---------- Record set

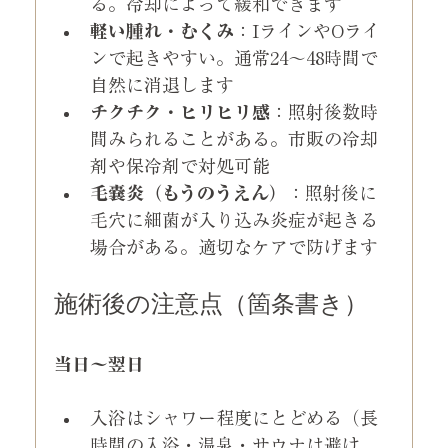
る。冷却によって緩和できます
軽い腫れ・むくみ
：IラインやOライ
ンで起きやすい。通常24〜48時間で
自然に消退します
チクチク・ヒリヒリ感
：照射後数時
間みられることがある。市販の冷却
剤や保冷剤で対処可能
毛嚢炎（もうのうえん）
：照射後に
毛穴に細菌が入り込み炎症が起きる
場合がある。適切なケアで防げます
施術後の注意点（箇条書き）
当日〜翌日
入浴はシャワー程度にとどめる（長
時間の入浴・温泉・サウナは避け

--------------------

■ Assignment ■
The entries above need to be repeated in full, word for word. Skip the images.

■ Answer to this exercise ■
る。冷却によって緩和できます
軽い腫れ・むくみ
：IラインやOライ
ンで起きやすい。通常24〜48時間で
自然に消退します
チクチク・ヒリヒリ感
：照射後数時
間みられることがある。市販の冷却
剤や保冷剤で対処可能
毛嚢炎（もうのうえん）
：照射後に
毛穴に細菌が入り込み炎症が起きる
場合がある。適切なケアで防げます
施術後の注意点（箇条書き）
当日〜翌日
入浴はシャワー程度にとどめる（長
時間の入浴・温泉・サウナは避け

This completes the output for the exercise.